__WRITTEN INSTRUCTION A__. From the commentary on Dell's purchase of EMC, list every EMC business named in the account of what Dell bought.
----------------
EMC’s Joe Tucci has long been the smartest CEO in storage. While not every one of his bets has paid off, enough have done well, while the VMware $625M buy was a monster smash. Since VMware accounts for some 70% of EMC’s market cap, it is really the only deal that matters.
So what to make of his selling EMC to Dell? Another win for Tucci, turmoil for both EMC and Dell, and Dell and Silver Lake have been royally outfoxed.
Tucci has taken Dell to the cleaners. Dell bought a group of declining storage businesses (XtremeIO and – maybe some day soon – DSSD will help, but they’re small compared to the larger VMAX and VNX businesses), one highly profitable high-growth business (VMware), and promising but small Pivotal and Atmos businesses. I’ll be surprised if Dell/Silver Lake can hang onto VMware when interest rates start to rise and their debt load becomes a liability.
EMC’s core businesses are under long-term pressure from the cloud and from a host of startups whose modern technology is challenging EMC’s tired iron. EMC’s cloud initiatives are still in early days and, while promising, are also subject to intense competitive pressure from larger web-scale initiatives. The inevitable disruption due to the purchase won’t help these nascent cloud-related products either.
What Dell is getting – and what it sorely needs – is an aggressive executive team, deep enterprise experience, and a company big enough to change their parochial culture. If I were a Dell exec I’d be dusting off my resume because the EMC guys will be gunning for you.
What about everybody else?
HP, despite its current split up pains, will, on balance, gain due to the uncertainty around EMC’s post-sale product plans and sales and channel disruption.
IBM will continue its long-term retreat from hardware towards services (Cleversafe is the latest buy, and a good one for a services strategy), and won’t see much impact.
Oracle is niche-focused and may decide to broaden their storage portfolio – Sun’s was historically weak, and that hasn’t changed – by making an AFA buy.
----------------
__WRITTEN INSTRUCTION B__. Copy out the listing of shape movements below line for line, leaving out the picture lines.

__RAW RECORDS__.
----------------
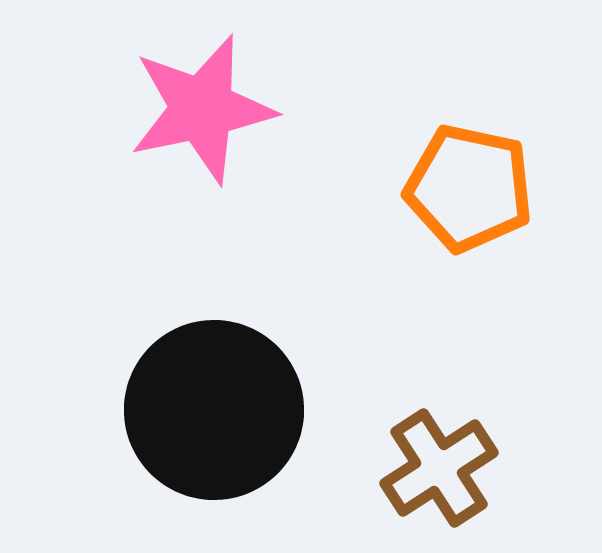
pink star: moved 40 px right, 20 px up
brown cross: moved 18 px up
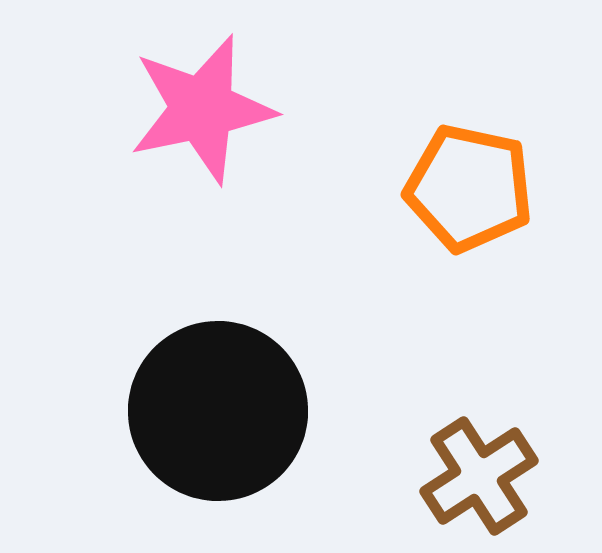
black circle: moved 4 px right, 1 px down
brown cross: moved 40 px right, 8 px down
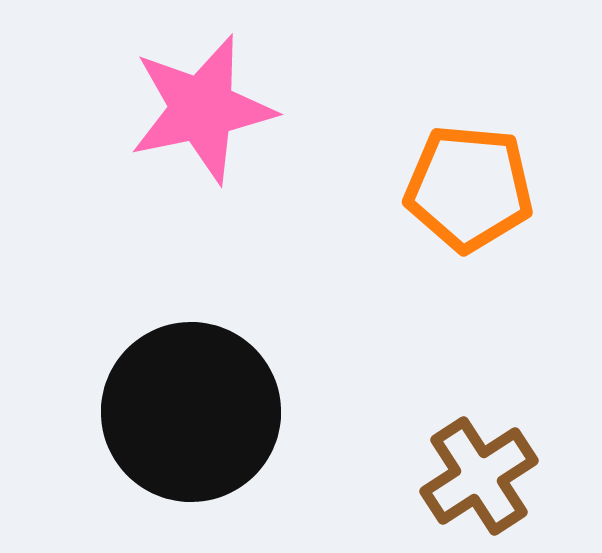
orange pentagon: rotated 7 degrees counterclockwise
black circle: moved 27 px left, 1 px down
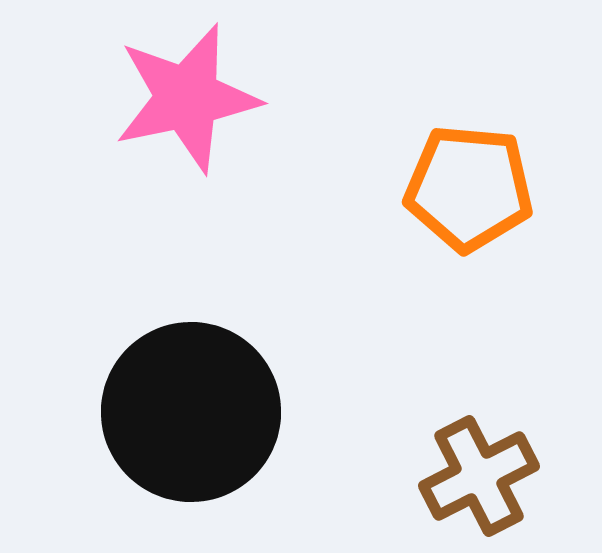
----------------
__EXERCISE ANSWER A__. XtremeIO, DSSD, VMAX, VNX, VMware, Pivotal, Atmos

__EXERCISE ANSWER B__.
pink star: moved 40 px right, 20 px up
brown cross: moved 18 px up
black circle: moved 4 px right, 1 px down
brown cross: moved 40 px right, 8 px down
orange pentagon: rotated 7 degrees counterclockwise
black circle: moved 27 px left, 1 px down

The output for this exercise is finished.